What is required –
Render the listing as a numbered list, from the line with "Segment regions of" through its last line, leaving out blank lines and any pictures.

Data for this task –
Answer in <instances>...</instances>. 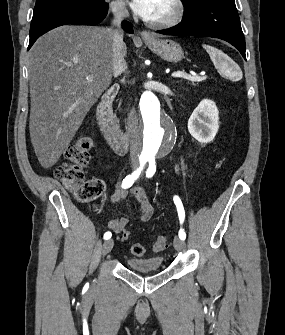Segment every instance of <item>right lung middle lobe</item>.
<instances>
[{"label":"right lung middle lobe","mask_w":285,"mask_h":335,"mask_svg":"<svg viewBox=\"0 0 285 335\" xmlns=\"http://www.w3.org/2000/svg\"><path fill=\"white\" fill-rule=\"evenodd\" d=\"M58 0H36L35 8H39L41 6L50 4L52 2H55ZM74 3H80V4H89V5H97L104 3V0H66Z\"/></svg>","instance_id":"obj_1"}]
</instances>
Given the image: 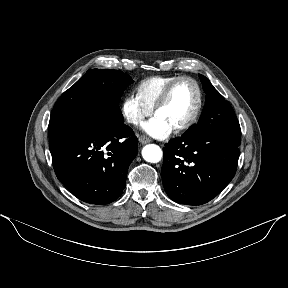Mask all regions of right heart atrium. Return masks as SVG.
Returning a JSON list of instances; mask_svg holds the SVG:
<instances>
[{
	"label": "right heart atrium",
	"instance_id": "obj_1",
	"mask_svg": "<svg viewBox=\"0 0 288 288\" xmlns=\"http://www.w3.org/2000/svg\"><path fill=\"white\" fill-rule=\"evenodd\" d=\"M121 111L128 123L138 126L152 113V108L142 103L134 94H130L123 99Z\"/></svg>",
	"mask_w": 288,
	"mask_h": 288
}]
</instances>
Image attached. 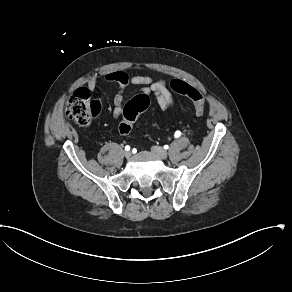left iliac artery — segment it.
Segmentation results:
<instances>
[{
    "mask_svg": "<svg viewBox=\"0 0 292 292\" xmlns=\"http://www.w3.org/2000/svg\"><path fill=\"white\" fill-rule=\"evenodd\" d=\"M181 136V132L180 131H176L175 134H174V137L175 138H178Z\"/></svg>",
    "mask_w": 292,
    "mask_h": 292,
    "instance_id": "44dca946",
    "label": "left iliac artery"
}]
</instances>
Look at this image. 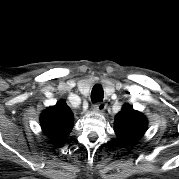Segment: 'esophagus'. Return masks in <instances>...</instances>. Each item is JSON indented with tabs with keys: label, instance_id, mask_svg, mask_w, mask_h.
I'll return each mask as SVG.
<instances>
[{
	"label": "esophagus",
	"instance_id": "esophagus-1",
	"mask_svg": "<svg viewBox=\"0 0 179 179\" xmlns=\"http://www.w3.org/2000/svg\"><path fill=\"white\" fill-rule=\"evenodd\" d=\"M106 109V104L104 102H98L93 106V111L103 112Z\"/></svg>",
	"mask_w": 179,
	"mask_h": 179
}]
</instances>
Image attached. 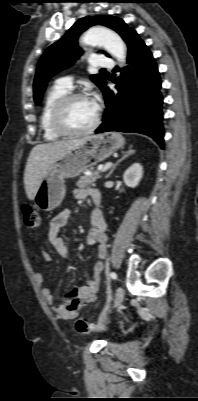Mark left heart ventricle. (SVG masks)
Instances as JSON below:
<instances>
[{"mask_svg": "<svg viewBox=\"0 0 198 401\" xmlns=\"http://www.w3.org/2000/svg\"><path fill=\"white\" fill-rule=\"evenodd\" d=\"M97 113V106L90 98H82L73 101L67 108L65 121L74 130L89 127Z\"/></svg>", "mask_w": 198, "mask_h": 401, "instance_id": "1", "label": "left heart ventricle"}]
</instances>
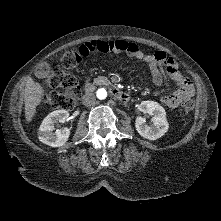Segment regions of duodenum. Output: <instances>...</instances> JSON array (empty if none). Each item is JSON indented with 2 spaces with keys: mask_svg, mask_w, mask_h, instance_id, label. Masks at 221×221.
Wrapping results in <instances>:
<instances>
[{
  "mask_svg": "<svg viewBox=\"0 0 221 221\" xmlns=\"http://www.w3.org/2000/svg\"><path fill=\"white\" fill-rule=\"evenodd\" d=\"M106 86L108 87L111 94L119 101L126 103L130 100V95L127 92H124L109 83H107ZM93 89H94V86L92 84H87L85 86V93L88 94V93L92 92Z\"/></svg>",
  "mask_w": 221,
  "mask_h": 221,
  "instance_id": "duodenum-1",
  "label": "duodenum"
}]
</instances>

Answer below –
1. Segment regions of duodenum. Output: <instances>...</instances> JSON array (empty if none). Each item is JSON indented with 2 spaces with keys: mask_svg, mask_w, mask_h, instance_id, label. Masks at 221×221.
2. Wrapping results in <instances>:
3. <instances>
4. [{
5.   "mask_svg": "<svg viewBox=\"0 0 221 221\" xmlns=\"http://www.w3.org/2000/svg\"><path fill=\"white\" fill-rule=\"evenodd\" d=\"M106 86L108 87L111 94L119 101L126 103L130 100V95L127 92H124L109 83H107ZM93 89H94V86L92 84H87L85 86V93L88 94V93L92 92Z\"/></svg>",
6.   "mask_w": 221,
7.   "mask_h": 221,
8.   "instance_id": "duodenum-1",
9.   "label": "duodenum"
10. }]
11. </instances>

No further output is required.